Quando, por volta do ano 2000, surgiu na televisão o Big Brother, com grande comoção nacional, ainda não sabíamos que toda uma era de grotesco posto em público se inaugurava. Na altura estava a trabalhar como guionista para um programa da RTP2, o que me alertava especialmente para o que se passava na televisão.

E pôr nos écrans do país aquilo que até então era do foro da intimidade, numa experiência social televisionada, foi efectivamente uma rotura com uma sociedade de bons costumes, aparente, a mesma que, poucos anos antes, havia cancelado um programa de Herman José por supostamente apoucar a história nacional, com imenso humor, inteligente, mas que, pouco tempo depois, via embevecida cenas de sexo entre desconhecidos em prime time.

Desde então, em Portugal e por todo o mundo, a atração pelo íntimo e pelo grotesco tornaram-se quase a regra em televisão. Até porque esta, pressionada pelas plataformas de streaming e pelo demais mundo com base na Internet, se tornou uma espécie de serviço universal mínimo de companhia, competindo, pelo grotesco e pelo íntimo, com toda a partilha privada que somos convidados a colocar em público. Com uma dose de elitização elevada, claro: quem pode pagar mais, por conteúdos melhores, fá-lo.

Sem grande exaustividade, encontramos hoje na oferta televisiva, contando com os canais por cabo, conteúdos, para além de Big Brothers diversos e suas declinações, que oferecem voyeurismo ao longo das 24 horas sobre pelo menos cirurgias estéticas mamárias, problemas e deformações podológicas, condições médicas dermatológicas, assédio nas redes sociais e usurpação de identidades, acidentes dramáticos de aviação, supostos namoros e casamentos brancos – essencialmente para a obtenção da nacionalidade norte-americana ou da possibilidade de aí viver -, a vida de obesos mórbidos, exploração de crianças de 6 e 7 anos em concursos de beleza, namoros de desespero pressionados para um casamento, avaliações de corpos nus, deformações físicas diversas e as suas épicas correcções médicas, competições basais de ciúme e soft porn entre grupos de jovens sempre seminus e usualmente idiotas, etc.

Há que acrescentar à leveza e ao cansaço de Lipovetsky e de Byung-Chul Han, seguramente a atracção e a rentabilização do grotesco e do íntimo como traços do nosso colectivo de hoje.

Sim, apreciamos a ludificação e o consumo, a ligeireza e a aparente rapidez de tudo, a simplicidade em alternativa ao mais demorado e exigente.

E vivemos, não obstante, exaustos, alimentados a antidepressivos, ansiolíticos e álcool e a feedbacks nas redes. Mas também estamos viciados no consumo do supostamente privado, não apenas de famosos, o que era um clássico histórico, mas também de pessoas banais.

No fundo, a nossa própria intimidade, que é glosada em público por duplos de nós mesmos, já que nem todos estamos em condições de criar canais no OnlyFans, onde possamos mostrar o corpo e dizer obscenidades a troco de dinheiro.

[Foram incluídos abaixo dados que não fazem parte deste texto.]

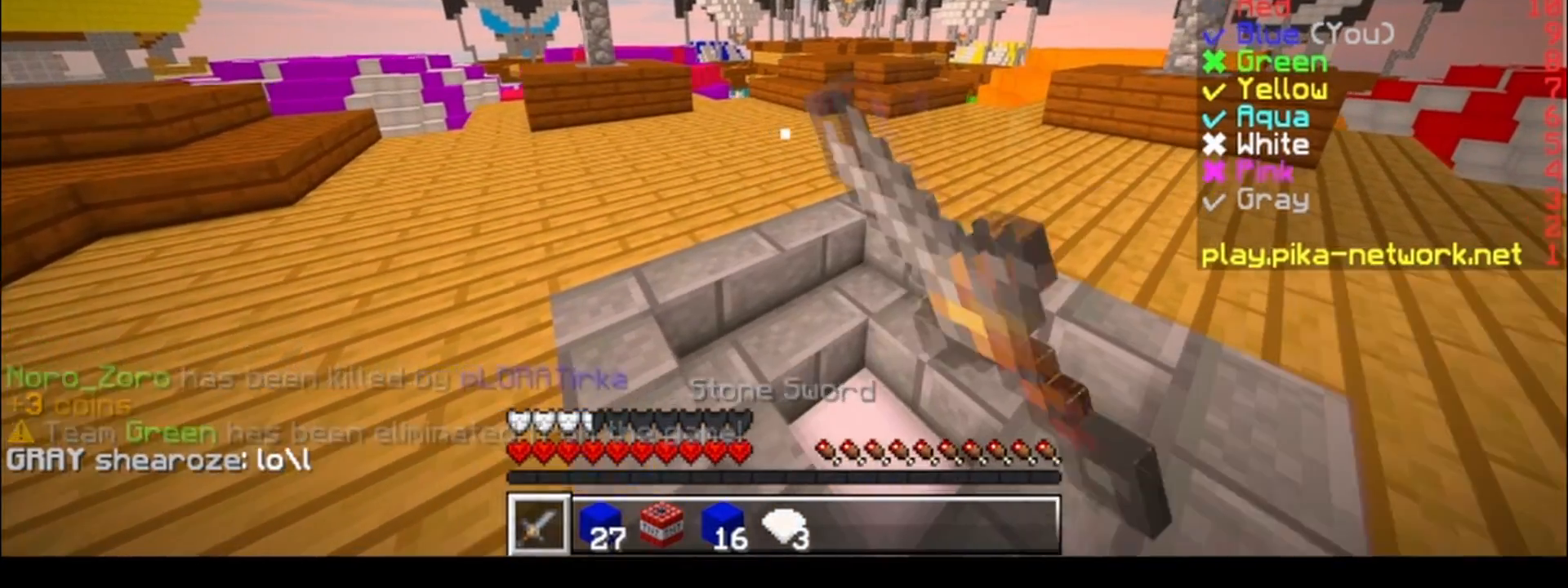
{"keys": [], "events": [[33, "d", "up"]]}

Este fim da intimidade, que manifestamente vivemos, pode ser apenas uma consequência natural e necessária das últimas duas décadas, quando a Internet começou a mudar tudo. Talvez assim venha a ser apelidada, dentro de um século, quando a história se fizer para este tempo.

Terá coisas positivas, naturalmente, como a liberdade de discussão sobre temas que estavam aprisionados, com custos diversos, privados e públicos. Mas o fim da intimidade, e a devoção pelo grotesco, trazem também um grau elevado de eliminação do pudor – e isso tem consequências políticas, para a comunidade.

O discurso político que faz apelo ao grotesco, ao até aqui indizível, aquilo que ficava preso à mesa após o copo excessivo, está na rua. Não estamos aqui já a falar apenas de quistos cuja extirpação é televisionada: estamos a falar do despudor em aviltar grupos de pessoas, da legitimação para invadir instituições públicas, da possibilidade de usar linguagem, ou seja, manifestações de poder, que representam mentiras ou mero aproveitamento abusivo em direcção ao poder.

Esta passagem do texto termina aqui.